▸ WORK TO BE COMPLETED
Copy out the passage on negligible senescence in animals in full, with every word and punctuation mark unchanged.

▸ PASSAGE TO READ
################

A Popular Science View of Negligible Senescence in the Animal Kingdom

Some animals, even mammals such as the naked mole-rat, show few signs of degenerative aging across a life span, a state known as negligible senescence. Such species typically live considerably longer than their more evidently aging near relative species. There isn't any one path to negligible senescence, as demonstrated by the wide variety of ecological niches containing species found to be negligibly senescence. Can we learn from their biochemistry to find ways to meaningfully extend the healthy human life span? Undoubtedly so in the very long term, at the point at which the cutting edge of research is building entirely new higher animal genomes with confidence, but it is too soon to say whether any of the novel age-slowing and age-reversing therapies of the next few decades will be informed by an improved understanding of the comparative biology of aging.

Theoreticians in the 1960s who were trying to wrap their heads around the principles of why and how animals on this planet age argued that senescence is "inevitable." As time goes by, organisms grow old, and their probability of dying increases. But research into a wide range of organisms suggests this almost definitely isn't the case: there's a growing variety in how creatures grow old. On all branches of the evolutionary tree, some animals live fast and die young and those that are so old we don't even know how to measure their age.

################

▸ GIVEN DATA
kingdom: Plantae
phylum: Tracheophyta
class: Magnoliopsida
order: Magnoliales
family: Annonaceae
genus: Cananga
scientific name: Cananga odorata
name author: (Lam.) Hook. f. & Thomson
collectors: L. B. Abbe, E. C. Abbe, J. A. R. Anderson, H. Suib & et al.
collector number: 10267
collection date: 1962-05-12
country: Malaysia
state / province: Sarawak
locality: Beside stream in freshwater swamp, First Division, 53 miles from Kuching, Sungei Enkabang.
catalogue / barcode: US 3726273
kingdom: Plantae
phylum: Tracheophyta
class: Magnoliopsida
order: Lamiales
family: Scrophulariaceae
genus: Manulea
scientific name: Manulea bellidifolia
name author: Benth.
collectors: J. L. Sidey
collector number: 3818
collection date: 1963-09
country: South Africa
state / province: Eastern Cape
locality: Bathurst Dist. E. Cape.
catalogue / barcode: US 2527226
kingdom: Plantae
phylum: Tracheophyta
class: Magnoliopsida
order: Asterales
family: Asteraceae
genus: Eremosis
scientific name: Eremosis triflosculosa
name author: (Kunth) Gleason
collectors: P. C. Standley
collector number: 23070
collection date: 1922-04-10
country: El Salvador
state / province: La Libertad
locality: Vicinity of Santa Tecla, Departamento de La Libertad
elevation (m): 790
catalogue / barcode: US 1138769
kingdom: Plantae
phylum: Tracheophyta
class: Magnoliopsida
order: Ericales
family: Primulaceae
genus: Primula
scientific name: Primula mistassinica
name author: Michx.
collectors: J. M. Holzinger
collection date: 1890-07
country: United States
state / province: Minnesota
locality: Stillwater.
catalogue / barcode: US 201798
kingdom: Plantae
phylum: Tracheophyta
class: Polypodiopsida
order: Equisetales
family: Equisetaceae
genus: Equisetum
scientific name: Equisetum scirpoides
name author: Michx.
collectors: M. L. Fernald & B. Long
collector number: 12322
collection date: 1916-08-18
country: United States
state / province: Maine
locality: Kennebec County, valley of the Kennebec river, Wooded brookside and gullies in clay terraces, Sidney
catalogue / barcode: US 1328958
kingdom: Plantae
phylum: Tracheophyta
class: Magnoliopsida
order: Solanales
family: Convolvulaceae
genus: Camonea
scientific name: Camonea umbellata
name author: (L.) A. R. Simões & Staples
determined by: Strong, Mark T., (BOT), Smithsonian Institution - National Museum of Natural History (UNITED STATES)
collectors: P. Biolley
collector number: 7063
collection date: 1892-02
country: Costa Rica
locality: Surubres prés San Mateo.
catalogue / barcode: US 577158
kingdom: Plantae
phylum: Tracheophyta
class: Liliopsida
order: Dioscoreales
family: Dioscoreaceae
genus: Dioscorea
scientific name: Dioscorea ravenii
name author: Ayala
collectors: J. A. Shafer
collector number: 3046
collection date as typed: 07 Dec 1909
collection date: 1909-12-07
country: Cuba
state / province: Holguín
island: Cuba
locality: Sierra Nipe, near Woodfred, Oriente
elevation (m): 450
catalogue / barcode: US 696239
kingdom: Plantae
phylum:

################

▸ EXPECTED ANSWER
A Popular Science View of Negligible Senescence in the Animal Kingdom

Some animals, even mammals such as the naked mole-rat, show few signs of degenerative aging across a life span, a state known as negligible senescence. Such species typically live considerably longer than their more evidently aging near relative species. There isn't any one path to negligible senescence, as demonstrated by the wide variety of ecological niches containing species found to be negligibly senescence. Can we learn from their biochemistry to find ways to meaningfully extend the healthy human life span? Undoubtedly so in the very long term, at the point at which the cutting edge of research is building entirely new higher animal genomes with confidence, but it is too soon to say whether any of the novel age-slowing and age-reversing therapies of the next few decades will be informed by an improved understanding of the comparative biology of aging.

Theoreticians in the 1960s who were trying to wrap their heads around the principles of why and how animals on this planet age argued that senescence is "inevitable." As time goes by, organisms grow old, and their probability of dying increases. But research into a wide range of organisms suggests this almost definitely isn't the case: there's a growing variety in how creatures grow old. On all branches of the evolutionary tree, some animals live fast and die young and those that are so old we don't even know how to measure their age.